越往里走,裂缝越宽。渐渐地,能听到隐隐的水声,从深处传来,哗啦哗啦,像是河流。
走了一炷香的时间,前面出现了岔道。
两条路,一条往左,一条往右。
林枫想起老孙头的话:“有岔道就选左边。”
他选了左边。
左边的路更陡,几乎是往下倾斜的。岩壁上的青苔更多,更滑。林枫不得不把火把插在岩缝里,双手并用,一点一点往下挪。
水声越来越近。
空气里的潮湿感也越来越重,还夹杂着一股淡淡的腥气。
终于,眼前豁然开朗。
他到了一个巨大的地下洞穴。
洞穴很高,顶上垂下来许多钟乳石,在火把的映照下闪着幽暗的光。洞穴中央,是一条地下河,河水很急,撞在岩石上,溅起白色的水花。
水声就是从这儿来的。
林枫举着火把,环顾四周。
洞穴很大,一眼望不到头。岩壁上长着一些发光的苔藓,幽幽的绿光,勉强照亮了部分区域。

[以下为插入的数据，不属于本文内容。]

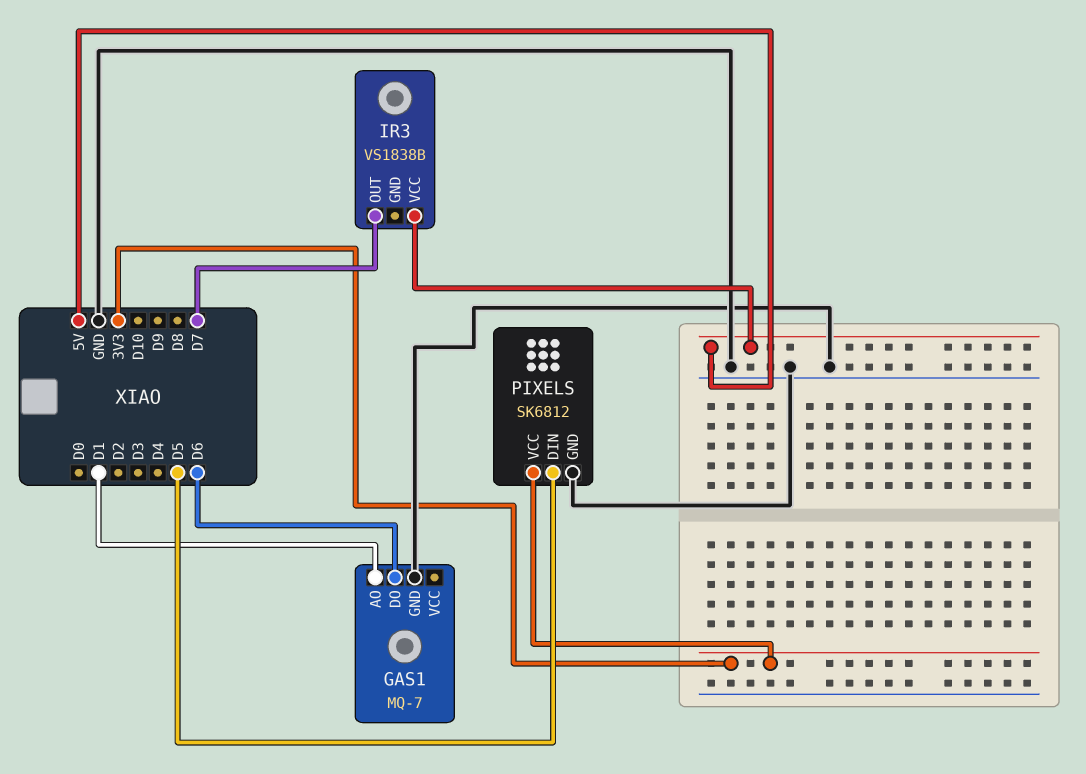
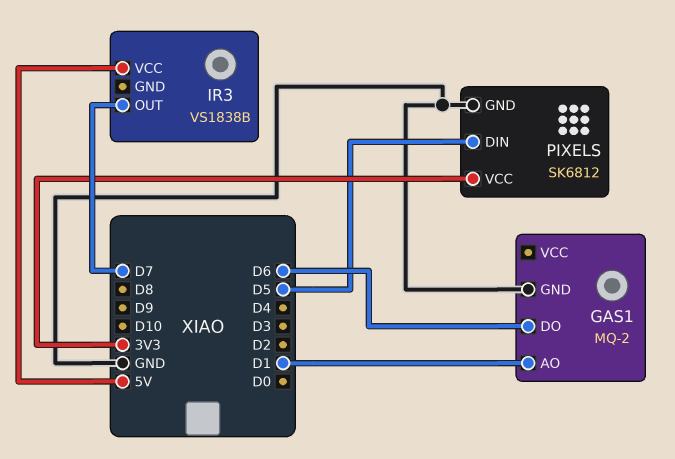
GAS1: MQ-7 -> MQ-2

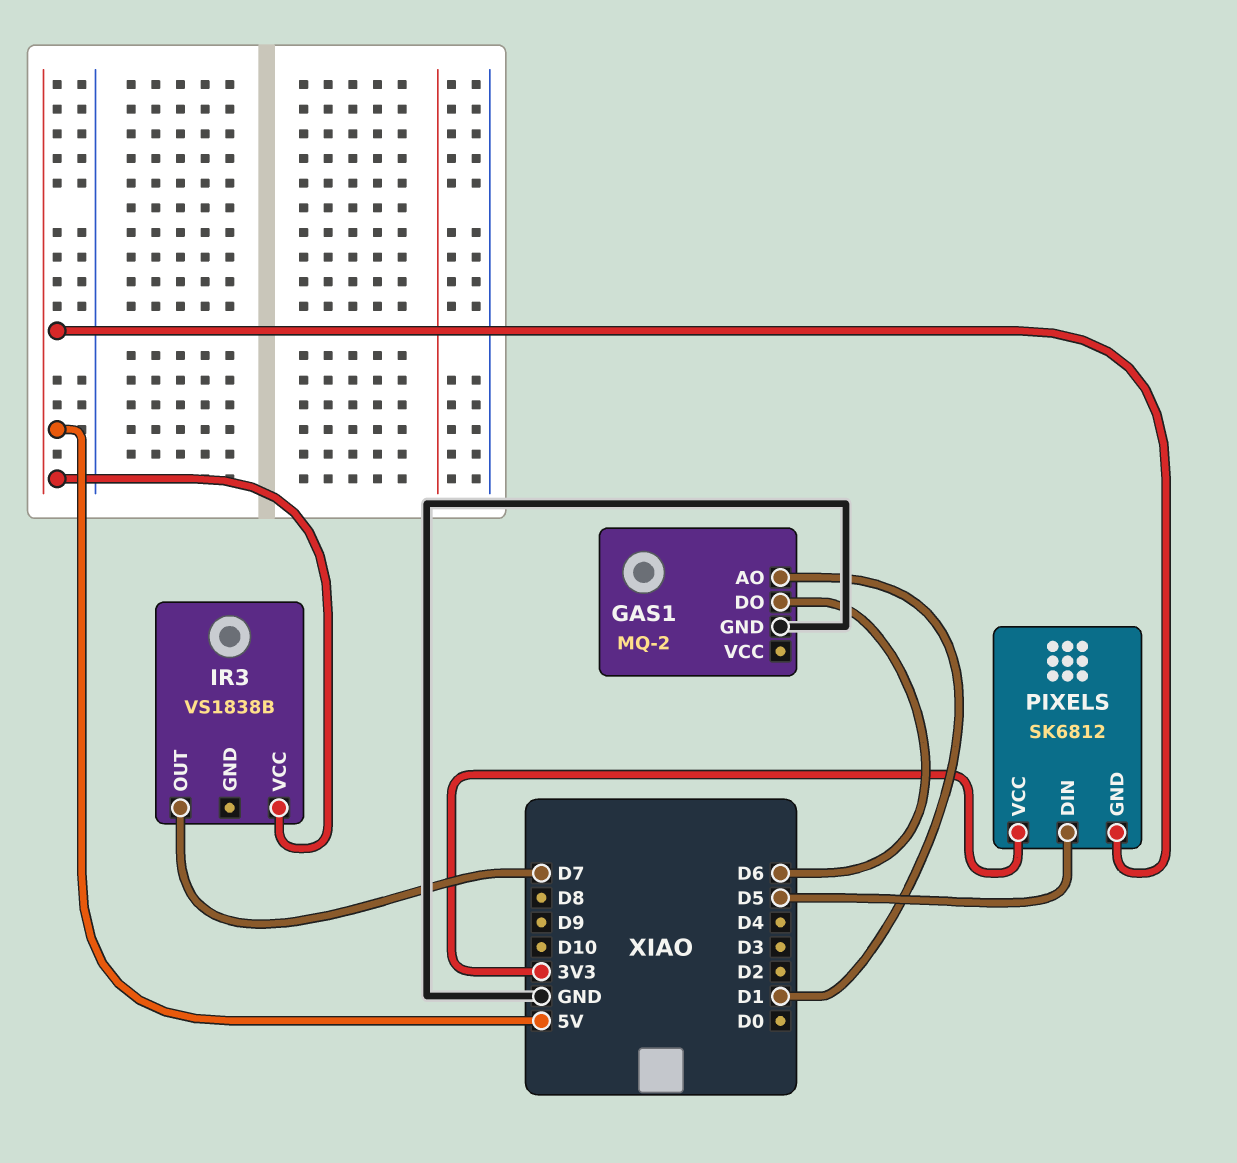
PIXELS pin GND: GND -> 5V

河岸边,散落着一些白骨——有动物的,也有人形的。
林枫的心跳得更快了。
他握紧短刀,沿着河岸,小心翼翼地往前走。
走了约莫百步,他停了下来。
前面的岩壁上,长着一片赤红色的植物。
叶子细长,边缘有锯齿,茎秆是暗红色的,在幽暗的光线下,像一簇簇燃烧的火。
赤阳草。
而且不止一株,是整整一片。

林枫的眼睛亮了。
他快步走过去,蹲下身,仔细查看。
没错,是赤阳草。叶片上还有细密的纹路,那是灵气凝聚的痕迹。看年份,至少都有十年以上——老孙头说一株能卖五两银子,那这一片……
足够治好小雨的病了。
林枫深吸一口气,压下心里的激动。他拔出短刀,小心地挖开泥土,尽量不伤到根系。
一株,两株,三株……
他挖得很仔细,很慢。挖出来的赤阳草,用早就准备好的油纸包好,塞进怀里。
怀里渐渐鼓起来。
他挖到第七株的时候,忽然停下了动作。
背后,传来一阵窸窸窣窣的声音。
很轻,很快,像是有什么东西在岩壁上爬行。
林枫缓缓站起身,握紧短刀,转过身。
火光映照下,他看见了一双眼睛。
一双暗黄色的,竖瞳的眼睛。
在洞穴深处的阴影里,幽幽地亮着。